Definitely try to make the trip back. Don't know if you've seen Sicilia but it's stunning. As folks here say, Sicily is what mainland Italy was like 50 years ago. Very traditional, very Old School in a good way. My wife's a very hip Brit from East London but she really loves the "Old School" vibe here.
If you hop over and get to Sicily give me a shout and we'll have a nice glass or two of Nero D'Avola.
Yeah, the food here is just nuts.
Well cooked calamari shouldn’t be like that. It should be tender. Before baking it you have to sauté it in olive oil and salted water until it softens. Then layer it in a baking dish with sauce or lemon- breadcrumb mixture. Same for fried calamari - sauté to tenderize first, then coat, then deep fry. The best! But yeah, I’ve had it like you described and its inedible like that.
I hate fish. But I love Italian food. I’m conflicted.
On a Friday my street smells like wonderfully-seasoned frying fish. As I walk home it makes my knees weak because it smells so damn good!
Grazie mille on the invite.
If I can get past the novel seizures induced by COVID and fly again, you will be seeing me at your door.
:)
Thanks! I don’t know if it will happen, money is the big obstacle. My brother and some of my cousins did a tour of Sicily back in August. It was rush rush rush all the way thru. They DID visit Casteldaccia but didn’t get to spend much time there.
My wife visited relatives in Sambuca back in the 70s, before we got together.
She said her pants wouldn’t fit by the time she got back home. All she did was eat eat eat the whole time.

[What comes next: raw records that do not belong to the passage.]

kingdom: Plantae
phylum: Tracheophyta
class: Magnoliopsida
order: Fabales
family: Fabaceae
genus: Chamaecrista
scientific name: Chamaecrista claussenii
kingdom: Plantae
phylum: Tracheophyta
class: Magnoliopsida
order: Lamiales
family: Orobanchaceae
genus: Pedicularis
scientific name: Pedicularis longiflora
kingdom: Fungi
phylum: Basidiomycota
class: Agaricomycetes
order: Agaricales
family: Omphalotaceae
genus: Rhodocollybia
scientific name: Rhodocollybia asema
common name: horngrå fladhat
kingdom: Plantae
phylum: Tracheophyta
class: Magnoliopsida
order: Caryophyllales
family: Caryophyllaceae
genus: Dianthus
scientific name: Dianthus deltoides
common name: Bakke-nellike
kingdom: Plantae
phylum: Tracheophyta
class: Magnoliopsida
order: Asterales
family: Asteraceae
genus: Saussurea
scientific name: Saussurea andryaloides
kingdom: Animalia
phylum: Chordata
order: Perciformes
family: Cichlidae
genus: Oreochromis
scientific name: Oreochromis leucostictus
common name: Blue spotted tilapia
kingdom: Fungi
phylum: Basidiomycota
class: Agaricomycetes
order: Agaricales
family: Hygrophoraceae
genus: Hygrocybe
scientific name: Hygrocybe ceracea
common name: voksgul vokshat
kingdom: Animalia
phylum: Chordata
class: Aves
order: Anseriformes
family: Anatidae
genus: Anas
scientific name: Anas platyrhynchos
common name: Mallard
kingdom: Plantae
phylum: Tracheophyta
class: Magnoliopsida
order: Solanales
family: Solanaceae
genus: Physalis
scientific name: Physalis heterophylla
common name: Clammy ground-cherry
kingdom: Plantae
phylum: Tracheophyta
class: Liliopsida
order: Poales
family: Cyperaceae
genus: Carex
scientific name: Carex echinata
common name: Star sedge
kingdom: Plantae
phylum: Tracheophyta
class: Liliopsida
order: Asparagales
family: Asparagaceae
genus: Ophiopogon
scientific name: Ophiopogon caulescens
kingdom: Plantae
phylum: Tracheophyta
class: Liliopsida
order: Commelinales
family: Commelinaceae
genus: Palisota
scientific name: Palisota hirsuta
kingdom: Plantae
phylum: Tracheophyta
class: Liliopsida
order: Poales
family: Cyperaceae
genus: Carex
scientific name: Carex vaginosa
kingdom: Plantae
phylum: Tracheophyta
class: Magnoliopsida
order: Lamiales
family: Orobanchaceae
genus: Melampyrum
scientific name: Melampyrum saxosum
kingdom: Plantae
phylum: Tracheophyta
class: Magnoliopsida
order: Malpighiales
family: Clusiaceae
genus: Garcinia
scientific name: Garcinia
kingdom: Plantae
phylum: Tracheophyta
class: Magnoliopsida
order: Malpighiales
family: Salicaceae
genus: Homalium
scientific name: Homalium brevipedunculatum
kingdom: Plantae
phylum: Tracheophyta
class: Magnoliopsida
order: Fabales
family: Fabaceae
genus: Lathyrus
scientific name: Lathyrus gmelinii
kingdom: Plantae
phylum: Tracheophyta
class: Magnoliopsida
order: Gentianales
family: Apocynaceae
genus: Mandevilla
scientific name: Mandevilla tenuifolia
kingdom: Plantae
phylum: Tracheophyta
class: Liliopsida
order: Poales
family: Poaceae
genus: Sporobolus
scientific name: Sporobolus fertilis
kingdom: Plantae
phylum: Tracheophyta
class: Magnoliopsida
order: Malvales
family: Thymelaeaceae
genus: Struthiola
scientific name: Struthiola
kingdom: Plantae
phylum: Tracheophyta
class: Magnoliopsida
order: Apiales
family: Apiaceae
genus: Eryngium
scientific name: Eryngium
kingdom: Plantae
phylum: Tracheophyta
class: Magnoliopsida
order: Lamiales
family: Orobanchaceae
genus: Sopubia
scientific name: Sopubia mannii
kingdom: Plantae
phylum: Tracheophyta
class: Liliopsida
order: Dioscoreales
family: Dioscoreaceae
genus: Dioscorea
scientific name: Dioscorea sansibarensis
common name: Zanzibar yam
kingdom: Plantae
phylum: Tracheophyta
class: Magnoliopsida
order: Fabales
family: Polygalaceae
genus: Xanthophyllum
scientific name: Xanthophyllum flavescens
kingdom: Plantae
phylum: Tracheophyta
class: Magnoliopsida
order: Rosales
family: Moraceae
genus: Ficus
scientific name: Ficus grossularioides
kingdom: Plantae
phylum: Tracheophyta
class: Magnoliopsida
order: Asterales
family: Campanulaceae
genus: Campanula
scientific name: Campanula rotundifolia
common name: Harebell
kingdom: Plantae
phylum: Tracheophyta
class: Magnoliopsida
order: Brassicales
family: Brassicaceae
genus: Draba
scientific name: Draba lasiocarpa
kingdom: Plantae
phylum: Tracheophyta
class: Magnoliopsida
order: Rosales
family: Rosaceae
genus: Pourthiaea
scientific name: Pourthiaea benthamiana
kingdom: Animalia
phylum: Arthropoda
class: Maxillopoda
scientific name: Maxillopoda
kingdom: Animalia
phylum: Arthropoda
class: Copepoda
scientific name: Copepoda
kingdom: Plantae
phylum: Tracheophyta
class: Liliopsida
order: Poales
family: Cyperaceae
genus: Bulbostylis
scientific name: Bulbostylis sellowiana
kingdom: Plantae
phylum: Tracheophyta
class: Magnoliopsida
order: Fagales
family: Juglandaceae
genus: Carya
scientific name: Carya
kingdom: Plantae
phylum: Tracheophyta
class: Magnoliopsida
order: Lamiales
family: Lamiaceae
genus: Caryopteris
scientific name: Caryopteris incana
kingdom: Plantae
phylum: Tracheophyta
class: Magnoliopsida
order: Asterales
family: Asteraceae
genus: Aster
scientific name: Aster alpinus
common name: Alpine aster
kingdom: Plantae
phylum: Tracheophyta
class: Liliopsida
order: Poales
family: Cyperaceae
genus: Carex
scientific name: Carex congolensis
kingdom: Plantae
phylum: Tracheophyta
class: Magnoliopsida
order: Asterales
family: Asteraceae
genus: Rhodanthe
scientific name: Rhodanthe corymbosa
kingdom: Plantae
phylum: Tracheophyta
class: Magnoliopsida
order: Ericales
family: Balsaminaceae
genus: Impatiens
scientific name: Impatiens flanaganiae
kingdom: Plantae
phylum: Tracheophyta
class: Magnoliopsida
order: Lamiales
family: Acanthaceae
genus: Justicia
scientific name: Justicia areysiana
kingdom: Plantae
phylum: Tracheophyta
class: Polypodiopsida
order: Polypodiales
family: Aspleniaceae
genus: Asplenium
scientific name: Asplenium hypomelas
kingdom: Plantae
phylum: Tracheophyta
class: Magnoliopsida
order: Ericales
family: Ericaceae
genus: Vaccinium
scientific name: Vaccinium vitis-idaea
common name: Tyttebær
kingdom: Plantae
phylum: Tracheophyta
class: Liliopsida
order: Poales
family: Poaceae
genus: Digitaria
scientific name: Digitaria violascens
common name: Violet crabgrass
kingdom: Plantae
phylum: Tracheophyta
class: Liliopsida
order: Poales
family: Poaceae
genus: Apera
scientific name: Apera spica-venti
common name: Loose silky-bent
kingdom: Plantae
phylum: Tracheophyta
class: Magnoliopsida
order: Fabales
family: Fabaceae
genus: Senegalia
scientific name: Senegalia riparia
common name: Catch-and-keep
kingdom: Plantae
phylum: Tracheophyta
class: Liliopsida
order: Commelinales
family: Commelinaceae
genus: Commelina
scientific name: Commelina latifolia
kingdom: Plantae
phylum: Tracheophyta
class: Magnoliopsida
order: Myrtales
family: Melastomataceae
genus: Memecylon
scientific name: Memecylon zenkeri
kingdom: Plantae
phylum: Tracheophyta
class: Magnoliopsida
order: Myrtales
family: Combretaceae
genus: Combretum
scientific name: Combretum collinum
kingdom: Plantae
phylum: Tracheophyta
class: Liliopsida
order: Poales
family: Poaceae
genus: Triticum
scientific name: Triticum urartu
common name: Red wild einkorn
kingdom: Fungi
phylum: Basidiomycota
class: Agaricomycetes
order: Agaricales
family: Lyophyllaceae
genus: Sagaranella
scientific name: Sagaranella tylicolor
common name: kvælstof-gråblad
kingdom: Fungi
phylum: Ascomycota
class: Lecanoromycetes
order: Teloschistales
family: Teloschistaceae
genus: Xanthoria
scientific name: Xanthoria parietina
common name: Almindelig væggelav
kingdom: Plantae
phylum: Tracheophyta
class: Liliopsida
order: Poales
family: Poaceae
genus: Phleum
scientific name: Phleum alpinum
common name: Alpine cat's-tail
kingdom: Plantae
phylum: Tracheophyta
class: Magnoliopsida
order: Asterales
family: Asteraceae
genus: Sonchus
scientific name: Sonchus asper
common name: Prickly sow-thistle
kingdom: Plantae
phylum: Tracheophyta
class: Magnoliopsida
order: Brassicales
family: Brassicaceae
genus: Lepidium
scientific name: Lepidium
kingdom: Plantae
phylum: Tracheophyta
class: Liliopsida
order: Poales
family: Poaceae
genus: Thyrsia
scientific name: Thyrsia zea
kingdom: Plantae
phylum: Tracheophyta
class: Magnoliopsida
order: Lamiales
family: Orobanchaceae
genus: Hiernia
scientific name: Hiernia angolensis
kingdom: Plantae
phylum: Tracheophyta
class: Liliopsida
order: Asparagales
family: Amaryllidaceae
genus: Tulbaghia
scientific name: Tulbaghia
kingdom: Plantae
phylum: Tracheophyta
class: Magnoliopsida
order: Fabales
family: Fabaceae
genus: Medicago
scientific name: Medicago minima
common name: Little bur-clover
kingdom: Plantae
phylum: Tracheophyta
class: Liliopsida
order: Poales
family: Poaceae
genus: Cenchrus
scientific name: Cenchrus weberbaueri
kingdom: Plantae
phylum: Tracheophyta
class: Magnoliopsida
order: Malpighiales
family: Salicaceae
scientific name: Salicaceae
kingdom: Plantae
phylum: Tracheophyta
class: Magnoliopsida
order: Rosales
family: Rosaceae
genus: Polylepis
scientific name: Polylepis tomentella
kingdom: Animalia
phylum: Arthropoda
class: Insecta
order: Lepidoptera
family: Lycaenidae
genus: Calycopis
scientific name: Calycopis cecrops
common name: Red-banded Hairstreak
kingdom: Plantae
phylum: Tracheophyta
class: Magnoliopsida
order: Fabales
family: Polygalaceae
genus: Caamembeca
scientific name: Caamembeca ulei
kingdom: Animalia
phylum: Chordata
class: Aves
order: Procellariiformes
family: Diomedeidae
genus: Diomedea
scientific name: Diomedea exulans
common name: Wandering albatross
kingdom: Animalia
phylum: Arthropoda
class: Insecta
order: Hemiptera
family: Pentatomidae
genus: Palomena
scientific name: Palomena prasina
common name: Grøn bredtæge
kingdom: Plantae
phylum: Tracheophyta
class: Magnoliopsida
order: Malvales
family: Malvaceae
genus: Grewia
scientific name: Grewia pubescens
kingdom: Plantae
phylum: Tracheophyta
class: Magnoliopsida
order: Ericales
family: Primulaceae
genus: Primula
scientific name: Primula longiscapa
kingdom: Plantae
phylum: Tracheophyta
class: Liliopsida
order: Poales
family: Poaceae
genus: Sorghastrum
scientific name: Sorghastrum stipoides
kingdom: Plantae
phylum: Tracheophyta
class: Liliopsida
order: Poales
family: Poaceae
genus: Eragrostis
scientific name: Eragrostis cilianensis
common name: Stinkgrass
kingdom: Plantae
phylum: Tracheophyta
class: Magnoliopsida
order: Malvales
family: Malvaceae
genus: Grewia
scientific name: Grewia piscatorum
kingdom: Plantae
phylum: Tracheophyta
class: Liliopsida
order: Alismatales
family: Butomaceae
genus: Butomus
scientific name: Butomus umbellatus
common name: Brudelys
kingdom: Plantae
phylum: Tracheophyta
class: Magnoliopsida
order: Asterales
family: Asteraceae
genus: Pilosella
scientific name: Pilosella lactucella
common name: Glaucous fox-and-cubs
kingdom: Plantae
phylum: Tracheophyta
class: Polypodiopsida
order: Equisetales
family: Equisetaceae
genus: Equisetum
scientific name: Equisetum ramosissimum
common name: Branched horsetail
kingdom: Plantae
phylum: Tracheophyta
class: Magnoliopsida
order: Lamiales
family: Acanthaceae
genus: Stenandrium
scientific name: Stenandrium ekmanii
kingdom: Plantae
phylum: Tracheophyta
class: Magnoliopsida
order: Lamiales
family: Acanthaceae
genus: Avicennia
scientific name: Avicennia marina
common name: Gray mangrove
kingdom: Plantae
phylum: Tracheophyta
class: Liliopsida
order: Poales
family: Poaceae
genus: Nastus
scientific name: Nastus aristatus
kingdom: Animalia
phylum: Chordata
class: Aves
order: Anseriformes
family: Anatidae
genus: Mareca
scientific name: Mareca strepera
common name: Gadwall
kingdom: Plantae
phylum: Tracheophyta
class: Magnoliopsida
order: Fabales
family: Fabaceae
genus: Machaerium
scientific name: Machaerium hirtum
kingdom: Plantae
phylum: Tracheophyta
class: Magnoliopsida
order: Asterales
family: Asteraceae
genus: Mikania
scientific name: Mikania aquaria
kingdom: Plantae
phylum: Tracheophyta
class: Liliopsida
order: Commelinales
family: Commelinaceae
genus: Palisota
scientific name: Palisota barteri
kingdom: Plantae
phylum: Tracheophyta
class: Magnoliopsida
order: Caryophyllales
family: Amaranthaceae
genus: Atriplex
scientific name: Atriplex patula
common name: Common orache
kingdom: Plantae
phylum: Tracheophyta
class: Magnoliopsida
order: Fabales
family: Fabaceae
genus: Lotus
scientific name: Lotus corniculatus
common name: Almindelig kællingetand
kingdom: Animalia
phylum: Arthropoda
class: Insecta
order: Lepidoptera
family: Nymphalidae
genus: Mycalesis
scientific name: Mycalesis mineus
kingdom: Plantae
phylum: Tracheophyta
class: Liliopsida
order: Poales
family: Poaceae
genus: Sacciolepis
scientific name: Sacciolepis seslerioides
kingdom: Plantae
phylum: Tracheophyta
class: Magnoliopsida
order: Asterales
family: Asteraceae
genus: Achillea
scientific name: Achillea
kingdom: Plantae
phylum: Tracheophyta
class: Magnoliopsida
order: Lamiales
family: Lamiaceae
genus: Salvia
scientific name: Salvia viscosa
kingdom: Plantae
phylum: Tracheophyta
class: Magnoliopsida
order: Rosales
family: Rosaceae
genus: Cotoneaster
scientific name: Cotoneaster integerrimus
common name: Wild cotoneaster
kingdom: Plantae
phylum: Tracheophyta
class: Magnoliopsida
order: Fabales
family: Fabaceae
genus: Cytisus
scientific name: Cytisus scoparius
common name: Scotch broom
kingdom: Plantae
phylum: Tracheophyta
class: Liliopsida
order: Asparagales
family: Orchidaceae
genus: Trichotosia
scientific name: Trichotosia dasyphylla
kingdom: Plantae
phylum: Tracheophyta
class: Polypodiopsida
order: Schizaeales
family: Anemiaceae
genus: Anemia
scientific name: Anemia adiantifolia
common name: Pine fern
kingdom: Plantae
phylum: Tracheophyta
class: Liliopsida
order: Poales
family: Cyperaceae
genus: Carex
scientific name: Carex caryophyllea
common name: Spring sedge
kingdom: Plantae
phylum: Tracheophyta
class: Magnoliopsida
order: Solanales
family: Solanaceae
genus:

She has a cousin who still lives there. She did Lorraine Bracco’s hair when Ms Bracco did the TV series on the Home and Garden Channel about renovating a house she bought for a dollar. Her cousin was on screen in a few crowd shots.
It would be amazing to visit.
Fasts were in fact moved to the Saturday before. Here are the rules from the 1880s (see p. 19):
https://archive.org/details/manualofprayersf00wood/page/18/mode/2up
In any case, I mentioned the vigil fasts because that general rule is the main reason for the Christmas Eve fast. Sundays excepted, yes you are correct, but it still applied most years. The Friday fast that the author mentions only covers a fraction of Christmas Eves.
As we presumably both know, the 1917 Code of Canon Law did away with anticipating a fast, should a vigil fall on a Sunday.
A tradition invented in America, just like serving spaghetti and meatballs together and eating something called “chicken parmigiana.” Fish is served on Christmas Eve throughout Europe including Italy. This “seven fishes” thing never existed in Italy proper.
Back in the day, Advent was a period of fasting, meaning no meat, milk/butter/cheese, or eggs. Fish would have been served on Christmas Eve because it was still Advent, and because nobody would want to eat fish when the twelve days of Christmas began on the 25th. On Christmas day everyone got to dig into the stockpiled milk/butter/cheese, and eggs, and all the game meat from the animals and birds killed, but not eaten, during Advent.